Now the basic and non-basic variables are common with all methods. You have more variables than equations. So you cannot calculate the inverse. This means you need to decide which variable to take into the base so that you have a square matrix $B$ to calculate $B^{-1}$.
When you have a variable in the base, you mark it by definition with $d_i=1$ and when it is not there you mark it with $d_i=0$ where the $d_i=-B^{-1}A_j$ so
$\bar{c}_j=c_j-\bf{c'}_B \bf{B^{-1}} A_j$
where $\bar c_j=c_j+\bf{c_B'}\bf{d_j}$
so you move along the direction $\bf{d_j}$ until the cost is optimum. In standard form problems, you move always along the sides aka active variables. When you have hit the optimum, you change the base again until you have a new optimum -- in convex problems, it is sufficient to find the local optimum meaning you repeat this until your cost function does not decrease anymore, in convex problems the local optimum is the global optimum -- the key premise behind linear optimization.

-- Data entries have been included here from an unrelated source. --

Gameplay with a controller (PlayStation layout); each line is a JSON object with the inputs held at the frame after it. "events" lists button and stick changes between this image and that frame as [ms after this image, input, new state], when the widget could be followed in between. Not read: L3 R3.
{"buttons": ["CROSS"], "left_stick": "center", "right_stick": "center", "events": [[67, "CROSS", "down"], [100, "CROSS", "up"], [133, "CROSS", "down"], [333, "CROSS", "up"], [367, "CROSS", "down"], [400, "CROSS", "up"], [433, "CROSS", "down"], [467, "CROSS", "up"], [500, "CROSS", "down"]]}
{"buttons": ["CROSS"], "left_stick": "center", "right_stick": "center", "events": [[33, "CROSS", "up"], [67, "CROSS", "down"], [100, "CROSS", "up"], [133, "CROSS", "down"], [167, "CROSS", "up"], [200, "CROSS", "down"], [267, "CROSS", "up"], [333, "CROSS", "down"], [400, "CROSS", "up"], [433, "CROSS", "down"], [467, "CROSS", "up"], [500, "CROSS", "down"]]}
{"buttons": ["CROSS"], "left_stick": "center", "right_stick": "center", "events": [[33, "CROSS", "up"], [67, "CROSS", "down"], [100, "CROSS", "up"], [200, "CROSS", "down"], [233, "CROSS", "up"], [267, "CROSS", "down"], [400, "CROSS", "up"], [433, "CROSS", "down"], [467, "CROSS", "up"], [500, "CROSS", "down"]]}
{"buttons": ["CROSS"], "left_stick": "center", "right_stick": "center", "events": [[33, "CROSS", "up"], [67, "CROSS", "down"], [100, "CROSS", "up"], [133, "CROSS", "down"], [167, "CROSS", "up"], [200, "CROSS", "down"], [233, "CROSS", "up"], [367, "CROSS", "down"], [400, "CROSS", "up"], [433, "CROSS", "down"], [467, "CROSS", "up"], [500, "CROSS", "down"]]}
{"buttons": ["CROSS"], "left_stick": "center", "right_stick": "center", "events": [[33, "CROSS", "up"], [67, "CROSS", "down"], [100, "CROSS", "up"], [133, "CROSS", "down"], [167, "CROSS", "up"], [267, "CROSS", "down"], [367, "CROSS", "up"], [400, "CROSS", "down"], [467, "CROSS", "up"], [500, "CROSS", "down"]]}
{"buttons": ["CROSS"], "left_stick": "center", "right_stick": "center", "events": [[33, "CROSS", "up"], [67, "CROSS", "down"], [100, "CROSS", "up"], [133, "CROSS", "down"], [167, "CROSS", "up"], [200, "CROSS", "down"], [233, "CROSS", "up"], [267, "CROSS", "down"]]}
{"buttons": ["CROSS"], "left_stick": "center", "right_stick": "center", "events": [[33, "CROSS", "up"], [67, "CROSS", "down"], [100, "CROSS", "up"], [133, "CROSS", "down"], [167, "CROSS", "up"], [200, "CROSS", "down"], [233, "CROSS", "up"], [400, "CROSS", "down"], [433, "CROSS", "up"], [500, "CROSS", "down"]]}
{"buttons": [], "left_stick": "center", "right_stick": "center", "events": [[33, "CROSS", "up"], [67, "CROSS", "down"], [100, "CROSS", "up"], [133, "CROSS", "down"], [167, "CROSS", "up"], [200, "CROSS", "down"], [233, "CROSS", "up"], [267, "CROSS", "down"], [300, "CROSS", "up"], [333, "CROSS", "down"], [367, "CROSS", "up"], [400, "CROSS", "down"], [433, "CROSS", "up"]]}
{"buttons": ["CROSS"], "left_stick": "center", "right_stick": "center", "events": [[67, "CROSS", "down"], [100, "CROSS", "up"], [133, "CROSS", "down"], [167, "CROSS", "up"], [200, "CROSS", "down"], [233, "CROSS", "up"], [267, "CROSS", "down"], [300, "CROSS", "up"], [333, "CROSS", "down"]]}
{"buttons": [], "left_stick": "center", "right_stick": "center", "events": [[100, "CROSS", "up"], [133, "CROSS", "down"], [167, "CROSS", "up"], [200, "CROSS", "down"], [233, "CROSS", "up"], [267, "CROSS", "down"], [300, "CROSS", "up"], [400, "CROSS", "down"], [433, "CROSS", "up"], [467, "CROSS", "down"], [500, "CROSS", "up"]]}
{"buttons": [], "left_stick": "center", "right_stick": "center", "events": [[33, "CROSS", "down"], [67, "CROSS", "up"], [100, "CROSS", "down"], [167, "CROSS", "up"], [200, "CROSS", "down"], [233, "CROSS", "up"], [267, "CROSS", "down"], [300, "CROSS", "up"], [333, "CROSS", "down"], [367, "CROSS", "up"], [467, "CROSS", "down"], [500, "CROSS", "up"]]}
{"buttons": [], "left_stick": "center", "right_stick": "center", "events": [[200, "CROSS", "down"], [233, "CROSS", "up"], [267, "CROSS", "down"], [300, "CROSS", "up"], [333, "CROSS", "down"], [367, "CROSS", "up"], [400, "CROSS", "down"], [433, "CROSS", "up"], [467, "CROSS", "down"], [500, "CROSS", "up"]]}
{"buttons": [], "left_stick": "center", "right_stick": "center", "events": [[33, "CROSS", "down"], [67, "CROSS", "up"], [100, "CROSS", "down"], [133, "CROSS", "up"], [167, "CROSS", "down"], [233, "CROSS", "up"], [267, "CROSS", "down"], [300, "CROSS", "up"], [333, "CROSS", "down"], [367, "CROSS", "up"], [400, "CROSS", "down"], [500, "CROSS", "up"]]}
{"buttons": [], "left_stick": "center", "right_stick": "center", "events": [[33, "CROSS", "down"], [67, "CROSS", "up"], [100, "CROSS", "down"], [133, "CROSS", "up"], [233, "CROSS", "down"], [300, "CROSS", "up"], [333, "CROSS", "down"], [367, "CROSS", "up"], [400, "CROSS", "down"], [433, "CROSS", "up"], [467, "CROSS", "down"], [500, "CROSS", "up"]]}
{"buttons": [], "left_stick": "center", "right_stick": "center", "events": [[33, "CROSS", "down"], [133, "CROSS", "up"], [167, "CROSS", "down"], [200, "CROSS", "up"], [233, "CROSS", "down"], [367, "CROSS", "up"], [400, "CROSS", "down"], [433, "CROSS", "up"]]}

The optimality condition is the reduced-cost condition. When reduced costs are positive, you have the optimum.
Answers to your questions
'"$d_j=1$ for basic variables" means that all basic vars will be moved by the same amount in the direction $d$, does it?'
No, it can be but not always true. If you had the same amount of equations and variables, you would get a point. Now you have more variables than equations. This means you must put some variables to zeros, non-basic, in order to get the $B^{-1}$. You can move along the feasible directions determined by the basic vectors but you move one-by-one. This is how I understand it: you move from one extreme point to another along one direction at each time. Of course, there may be some methods where you choose some heuristic direction but the basic Simplex methods go from one extreme point to another until optimum. Notice in $\bar c_j=c_j+\bf{c_B'}\bf{d_j}$ that the change in direction is determined by the reduced costs and the base so the base variables affect the movement.
'The phrase "$d_i=0$ for all other nonbasic indices i" means that we won't move at all in the direction of nonbasic variables, does it?'
Yes. Notice that this situation is different to the situation when you put them back to the base. When you have the variables in the base, you move along their feasible directions.